I remember doodling designs as a kid for a room-sized paradise for my hamsters if only I could've afforded enough cages and connector tunnels and bogarted an entire room for them. every once in a while, adulthood has its perks, lol - it's my house and I can do what I want! I'm splurging like mad on my bunnies, but I figure it's still cheaper than having kids! (plus there's no downside to spoiling the hell out of them)


----------



## ldoerr (Aug 16, 2012)

This site shows you how to do the coroplast. http://www.guineapigcages.com/howto.htm It is really easy. All you need is a box cutter and the coroplast. I have actually found that the hardest part of the coroplast is getting it home. It comes in 4ft x 8ft sheets at home depot. I spent $12 counting tax on my most recent piece. I really like working with it. Cuts easily enough. It is sturdy and cleans VERY well. (just use a paper towel on the pee). Even dried up pee and pee stains come off supper fast with just a little bit of water and paper towels. (Shiny Things is not litter box trained). I so far have no complaints with using it. My advice would be to put the coroplast on the inside of the wire and not the outside. Poop gets stuck between the wire and corplast when the coroplast is on the outside.


----------



## Imbrium (Aug 17, 2012)

I went back to home depot again, this time asking where the plexiglass was instead of "do you sell coroplast" (which produced a blank stare when I tried that last week, lol)... they had a sticker for 24''x18'' sheets for about $5 each (which were sold out) and then 24''x36'' sheets that were in stock (I got two for $14.56), but sadly I couldn't find 4'x8' sheets or even a price marker for where they should be (ie if they weren't in stock) 

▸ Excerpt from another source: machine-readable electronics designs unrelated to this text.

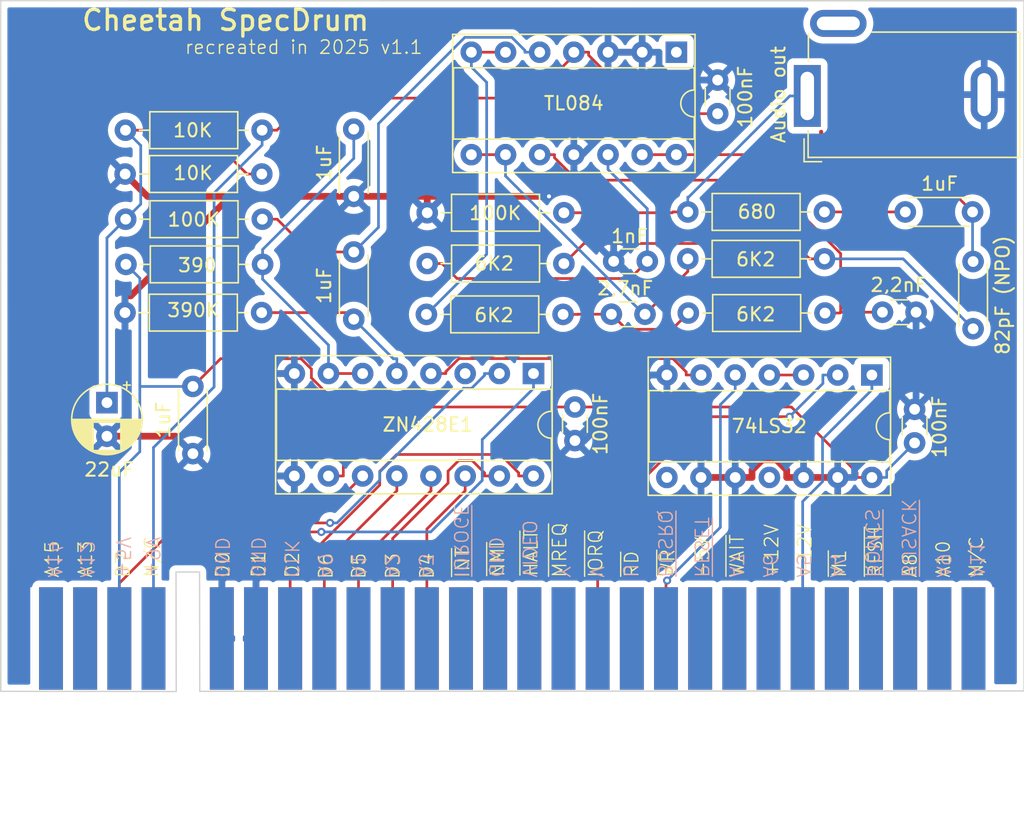
<source format=kicad_pcb>
(kicad_pcb
	(version 20240108)
	(generator "pcbnew")
	(generator_version "8.0")
	(general
		(thickness 1.6)
		(legacy_teardrops no)
	)
	(paper "A4")
	(title_block
		(title "ZX Spectrum - Specdrum Interface re-created")
		(date "2025-02-27")
		(rev "1.1")
	)
	(layers
		(0 "F.Cu" signal)
		(31 "B.Cu" signal)
		(32 "B.Adhes" user "B.Adhesive")
		(33 "F.Adhes" user "F.Adhesive")
		(34 "B.Paste" user)
		(35 "F.Paste" user)
		(36 "B.SilkS" user "B.Silkscreen")
		(37 "F.SilkS" user "F.Silkscreen")
		(38 "B.Mask" user)
		(39 "F.Mask" user)
		(40 "Dwgs.User" user "User.Drawings")
		(41 "Cmts.User" user "User.Comments")
		(42 "Eco1.User" user "User.Eco1")
		(43 "Eco2.User" user "User.Eco2")
		(44 "Edge.Cuts" user)
		(45 "Margin" user)
		(46 "B.CrtYd" user "B.Courtyard")
		(47 "F.CrtYd" user "F.Courtyard")
		(48 "B.Fab" user)
		(49 "F.Fab" user)
		(50 "User.1" user)
		(51 "User.2" user)
		(52 "User.3" user)
		(53 "User.4" user)
		(54 "User.5" user)
		(55 "User.6" user)
		(56 "User.7" user)
		(57 "User.8" user)
		(58 "User.9" user)
	)
	(setup
		(pad_to_mask_clearance 0)
		(allow_soldermask_bridges_in_footprints no)
		(pcbplotparams
			(layerselection 0x00010fc_ffffffff)
			(plot_on_all_layers_selection 0x0000000_00000000)
			(disableapertmacros no)
			(usegerberextensions no)
			(usegerberattributes yes)
			(usegerberadvancedattributes yes)
			(creategerberjobfile yes)
			(dashed_line_dash_ratio 12.000000)
			(dashed_line_gap_ratio 3.000000)
			(svgprecision 4)
			(plotframeref no)
			(viasonmask no)
			(mode 1)
			(useauxorigin no)
			(hpglpennumber 1)
			(hpglpenspeed 20)
			(hpglpendiameter 15.000000)
			(pdf_front_fp_property_popups yes)
			(pdf_back_fp_property_popups yes)
			(dxfpolygonmode yes)
			(dxfimperialunits yes)
			(dxfusepcbnewfont yes)
			(psnegative no)
			(psa4output no)
			(plotreference yes)
			(plotvalue yes)
			(plotfptext yes)
			(plotinvisibletext no)
			(sketchpadsonfab no)
			(subtractmaskfromsilk no)
			(outputformat 1)
			(mirror no)
			(drillshape 0)
			(scaleselection 1)
			(outputdirectory "gerber")
		)
	)
	(net 0 "")
	(net 1 "A5")
	(net 2 "~{IORQ}")
	(net 3 "unconnected-(U1-Pad11)")
	(net 4 "WR")
	(net 5 "Net-(ZN428E1-~{ENABLE})")
	(net 6 "GND")
	(net 7 "Net-(U1-Pad3)")
	(net 8 "+5V")
	(net 9 "D0")
	(net 10 "unconnected-(ZN428E1-NC-Pad3)")
	(net 11 "unconnected-(U1-Pad8)")
	(net 12 "Net-(ZN428E1-ANALOG_OUTPUT)")
	(net 13 "Net-(ZN428E1-VREF_IN)")
	(net 14 "D6")
	(net 15 "Net-(U2B-+)")
	(net 16 "unconnected-(U2-Pad1)")
	(net 17 "Net-(C3-Pad1)")
	(net 18 "Net-(C4-Pad1)")
	(net 19 "Net-(U2C--)")
	(net 20 "Net-(U2C-+)")
	(net 21 "Net-(U2D--)")
	(net 22 "Net-(C6-Pad1)")
	(net 23 "Net-(C7-Pad2)")
	(net 24 "Net-(U2D-+)")
	(net 25 "Net-(U2B--)")
	(net 26 "unconnected-(J1-IORQGE-PadA13)")
	(net 27 "D2")
	(net 28 "unconnected-(J1-HALT-PadB15)")
	(net 29 "unconnected-(J1-A10-PadB27)")
	(net 30 "D4")
	(net 31 "D5")
	(net 32 "unconnected-(J1-A0-PadA9)")
	(net 33 "D7")
	(net 34 "unconnected-(J1-A6-PadA22)")
	(net 35 "unconnected-(J1-A13-PadB2)")
	(net 36 "D1")
	(net 37 "D3")
	(net 38 "unconnected-(J1-A1-PadA10)")
	(net 39 "unconnected-(J1-A2-PadA11)")
	(net 40 "unconnected-(J1-+12Vcc-PadB22)")
	(net 41 "unconnected-(J1-A15-PadB1)")
	(net 42 "unconnected-(J1-M1-PadB24)")
	(net 43 "unconnected-(J1-VIDEO-PadA15)")
	(net 44 "unconnected-(J1-V-PadA17)")
	(net 45 "unconnected-(J1-GND-PadA14)")
	(net 46 "unconnected-(J1-A3-PadA12)")
	(net 47 "unconnected-(J1-A8-PadB26)")
	(net 48 "unconnected-(J1-A11-PadA28)")
	(net 49 "unconnected-(J1-BUSRQ-PadA19)")
	(net 50 "unconnected-(J1-A7-PadA21)")
	(net 51 "unconnected-(J1-A4-PadA24)")
	(net 52 "unconnected-(J1-12Vac-PadB23)")
	(net 53 "unconnected-(J1-A14-PadA1)")
	(net 54 "unconnected-(J1-~{RESET}-PadA20)")
	(net 55 "unconnected-(J1-U-PadA18)")
	(net 56 "unconnected-(J1-RD-PadB18)")
	(net 57 "unconnected-(J1-~{NMI}-PadB14)")
	(net 58 "unconnected-(J1-~{INT}-PadB13)")
	(net 59 "unconnected-(J1-N{slash}C-PadB4)")
	(net 60 "unconnected-(J1-RFSH-PadB25)")
	(net 61 "unconnected-(J1-WAIT-PadB21)")
	(net 62 "unconnected-(J1-A9-PadA27)")
	(net 63 "unconnected-(J1-MREQ-PadB16)")
	(net 64 "unconnected-(J1-Y-PadA16)")
	(net 65 "unconnected-(J1--5Vcc-PadB20)")
	(net 66 "unconnected-(J1-~{ROMCS}-PadA25)")
	(net 67 "unconnected-(J1-A12-PadA2)")
	(net 68 "unconnected-(J1-N{slash}C-PadB28)")
	(net 69 "unconnected-(J1-BUSACK-PadA26)")
	(net 70 "unconnected-(J1-CLOCK-PadA8)")
	(net 71 "+9V")
	(net 72 "unconnected-(J2-Pad3)")
	(net 73 "Net-(J2-Pad1)")
	(footprint "Resistor_THT:R_Axial_DIN0207_L6.3mm_D2.5mm_P10.16mm_Horizontal" (layer "F.Cu") (at 101.577 86.8))
	(footprint "Capacitor_THT:C_Disc_D3.0mm_W1.6mm_P2.50mm" (layer "F.Cu") (at 157.85 100.34))
	(footprint "ZXINFO_FOOTPRINT:EDGE_ZX_SPECTRUM" (layer "F.Cu") (at 131.33 124.79))
	(footprint "Resistor_THT:R_Axial_DIN0207_L6.3mm_D2.5mm_P10.16mm_Horizontal" (layer "F.Cu") (at 101.612 96.78))
	(footprint "Resistor_THT:R_Axial_DIN0207_L6.3mm_D2.5mm_P10.16mm_Horizontal" (layer "F.Cu") (at 143.38 96.37))
	(footprint "Package_DIP:DIP-14_W7.62mm_Socket" (layer "F.Cu") (at 157.065 105.01 -90))
	(footprint "ZXINFO_FOOTPRINT:ZXInfo_kicad_logo_copper_16.5x5" (layer "F.Cu") (at 95.124729 85.561831 90))
	(footprint "Capacitor_THT:C_Disc_D3.0mm_W1.6mm_P2.50mm" (layer "F.Cu") (at 134.99 107.39 -90))
	(footprint "Capacitor_THT:C_Disc_D3.0mm_W1.6mm_P2.50mm" (layer "F.Cu") (at 145.6 85.57 90))
	(footprint "Capacitor_THT:C_Disc_D3.0mm_W1.6mm_P2.50mm" (layer "F.Cu") (at 140.37 96.55 180))
	(footprint "Capacitor_THT:C_Disc_D4.3mm_W1.9mm_P5.00mm" (layer "F.Cu") (at 118.55 95.86 -90))
	(footprint "Resistor_THT:R_Axial_DIN0207_L6.3mm_D2.5mm_P10.16mm_Horizontal" (layer "F.Cu") (at 134.17 96.72 180))
	(footprint "Capacitor_THT:C_Disc_D4.3mm_W1.9mm_P5.00mm" (layer "F.Cu") (at 118.55 86.72 -90))
	(footprint "Resistor_THT:R_Axial_DIN0207_L6.3mm_D2.5mm_P10.16mm_Horizontal" (layer "F.Cu") (at 101.552 90.06))
	(footprint "Package_DIP:DIP-16_W7.62mm_Socket" (layer "F.Cu") (at 131.91 104.9 -90))
	(footprint "Capacitor_THT:C_Disc_D3.0mm_W1.6mm_P2.50mm" (layer "F.Cu") (at 137.7 100.49))
	(footprint "Resistor_THT:R_Axial_DIN0207_L6.3mm_D2.5mm_P10.16mm_Horizontal" (layer "F.Cu") (at 111.702 100.37 180))
	(footprint "Resistor_THT:R_Axial_DIN0207_L6.3mm_D2.5mm_P10.16mm_Horizontal" (layer "F.Cu") (at 101.592 93.42))
	(footprint "Capacitor_THT:C_Disc_D3.0mm_W1.6mm_P2.50mm" (layer "F.Cu") (at 160.24 110.06 90))
	(footprint "Capacitor_THT:C_Disc_D4.3mm_W1.9mm_P5.00mm" (layer "F.Cu") (at 164.55 92.88 180))
	(footprint "Resistor_THT:R_Axial_DIN0207_L6.3mm_D2.5mm_P10.16mm_Horizontal"
		(layer "F.Cu")
		(uuid "d1538bf2-b9eb-4208-b6f9-da3b3e21ccf5")
		(at 123.95 100.5)
		(descr "Resistor, Axial_DIN0207 series, Axial, Horizontal, pin pitch=10.16mm, 0.25W = 1/4W, length*diameter=6.3*2.5mm^2, http://cdn-reichelt.de/documents/datenblatt/B400/1_4W%23YAG.pdf")
		(tags "Resistor Axial_DIN0207 series Axial Horizontal pin pitch 10.16mm 0.25W = 1/4W length 6.3mm diameter 2.5mm")
		(property "Reference" "R6"
			(at 5.08 -2.37 0)
			(layer "F.SilkS")
			(hide yes)
			(uuid "71b3d142-a23c-426e-81d4-9e94a988309e")
			(effects
				(font
					(size 1 1)
					(thickness 0.15)
				)
			)
		)
		(property "Value" "6K2"
			(at 5.02 0.06 0)
			(layer "F.SilkS")
			(uuid "27931e0b-6bff-48ad-863c-55400ca8430b")
			(effects
				(font
					(size 1 1)
					(thickness 0.15)
				)
			)
		)
		(property "Footprint" "Resistor_THT:R_Axial_DIN0207_L6.3mm_D2.5mm_P10.16mm_Horizontal"
			(at 0 0 0)
			(unlocked yes)
			(
... [283117 chars truncated]
</source>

I think I'll put the tiles on top of the coroplast for traction, since cloth is out of the question (Nala's a chewer)


----------



## Imbrium (Aug 17, 2012)

question... what are people using to secure doors/lids on their NIC cages and where do you buy whatever it is? the zip-ties leave enough wiggle room to work as a "hinge" on one side of the panels that open, but I'm not sure what the best way is to secure the other three sides.

also, does anyone know what # plastic zip-ties are made of? my city's recycling program takes plastics #1-7, I assume that covers used zip-ties, right? (I checked the packaging they came in and it doesn't say >< )


----------



## ldoerr (Aug 17, 2012)

To secure the doors I use dog leash clips (do not know what they are called sorry). On the sides that ancor the panels to the rest of the cage I use zip ties. I think that for my doors I only zip tie one side. Then I use 1-2 clips total to secure the door. Works well.


----------



## Imbrium (Aug 17, 2012)

happen to remember where you bought 'em?


----------



## ldoerr (Aug 17, 2012)

I bought some from Home Depot and just yesterday I bought the exact same thing from Walmart. Here is a picture of what they look like. http://www.amazon.com/dp/B0009TMUN2/?tag=skimlinks_replacement-20


----------



## Imbrium (Aug 17, 2012)

perfect, thanks! I couldn't quite picture what you were talking about, lol - been a LONG time since I had a dog and my brain arbitrarily decided to draw a blank. I'm gonna need another 1-2 pieces of coroplast anyway, so I'll grab some of those when I go back to home depot - I'm sure if I ask for "the kind of hooks that clip onto things" someone'll know WTF I'm talking about : P


----------



## beccajean220 (Aug 20, 2012)

I just finished building my NIC condo ans I used 1/4in plywood for the shelves and then I covered the plywood with fleece. It seems to work well. And I got a black commercial mat for the bottom of the cage. So hopefully it will be easy to clean. Im just gonna use my vacuum's wand attachment to clean it.


----------